Equities fall as Trump trade tariff tensions weigh on the markets, writes Ian Slattery.
Markets fell last week, marking one of the worst weekly performances since the lows of December last year, as the VIX index hit its highest level since January.
Investor sentiment was knocked as the US administration imposed further tariffs on China. As of Friday morning tariffs on $200 billion worth of Chinese goods moved from 10% to 25%. China vowed to retaliate but did not immediately specify their plans.
Tensions between the US and Iran are also on the rise as the US deployed warships in the Arabian Gulf.
Uber undertook its initial public offering (IPO) on Friday which valued the company at approximately $75 billion (the biggest since 2014), although the stock price fell over the course of the day. Treasury yields fell over the course of the week even as a 10 year note auction was met with the lowest investor demand since 2009.

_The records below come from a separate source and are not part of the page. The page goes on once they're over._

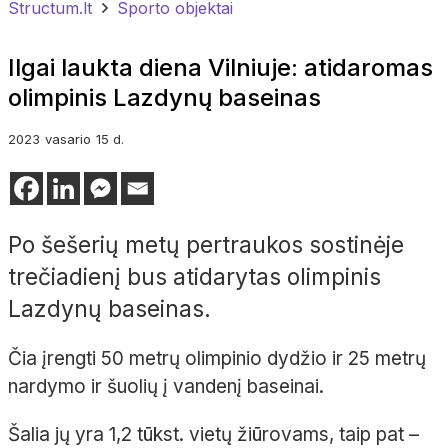
Structum.lt
Sporto objektai
Ilgai laukta diena Vilniuje: atidaromas
olimpinis Lazdynų baseinas
2023
vasario
15 d.
Po šešerių metų pertraukos sostinėje
trečiadienį bus atidarytas olimpinis
Lazdynų baseinas.
Čia įrengti 50 metrų olimpinio dydžio ir 25 metrų
nardymo ir šuolių į vandenį baseinai.
Šalia jų yra 1,2 tūkst. vietų žiūrovams, taip pat –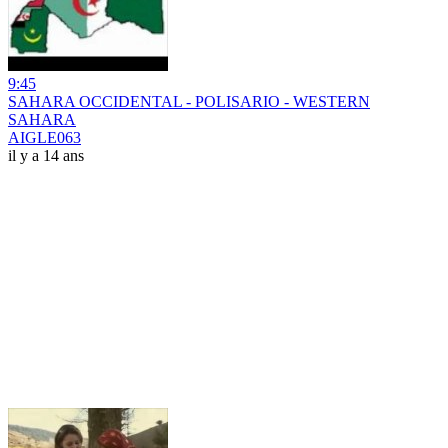
9:45
SAHARA OCCIDENTAL - POLISARIO - WESTERN
SAHARA
AIGLE063
il y a 14 ans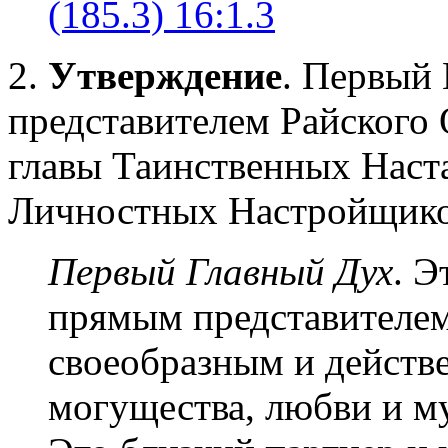
(185.3) 16:1.3
2.
Утверждение
. Первый 
представителем Райского 
главы Таинственных Наст
Личностных Настройщико
Первый Главный Дух
. Э
прямым представителем
своеобразным и действ
могущества, любви и м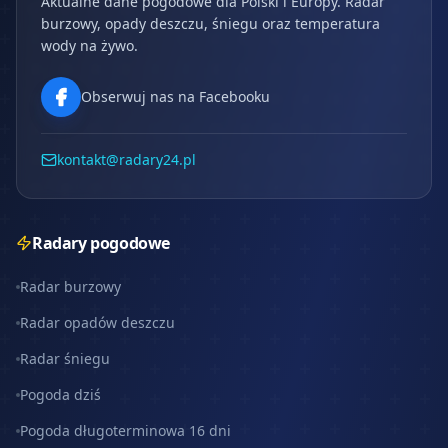
Aktualne dane pogodowe dla Polski i Europy. Radar
burzowy, opady deszczu, śniegu oraz temperatura
wody na żywo.
Obserwuj nas na Facebooku
kontakt@radary24.pl
Radary pogodowe
Radar burzowy
Radar opadów deszczu
Radar śniegu
Pogoda dziś
Pogoda długoterminowa 16 dni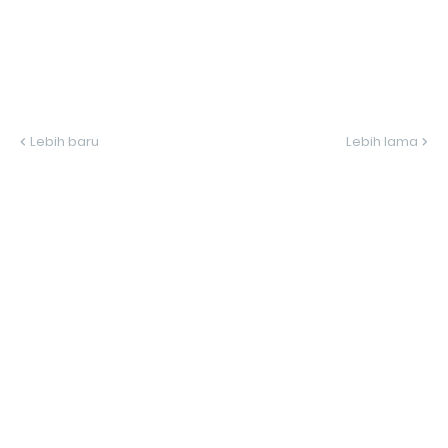
Lebih baru
Lebih lama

The MSCI World fell by over 2%, in both local and euro terms, being led lower by Asian stocks. The influential US market was down 2.5% in euro terms, with all major markets finishing the week in negative territory.
Fixed Income & FX
The US 10-year yield ticked lower during the week, moving to 2.47% from 2.53%.The German equivalent moved back into negative territory to close at -0.05%.
The Euro US Dollar exchange rate closed the week at 1.12, whilst Euro/GBP was at 0.86
Oil finished the week lower at just below $61 per barrel. And gold and copper prices finished the week at $1,286 per troy ounce and $6,108 per tonne respectively on the back of heightened trade tension concerns.
THE WEEK AHEAD
Tuesday 14th May
UK unemployment goes to print and is expected to remain steady at 3.9%.
Wednesday 15th May
Eurozone GDP figures and US Retail Sales are both released.
Friday 17th May
Eurozone inflation figures for April are forecast to come in at 0.7% (MoM).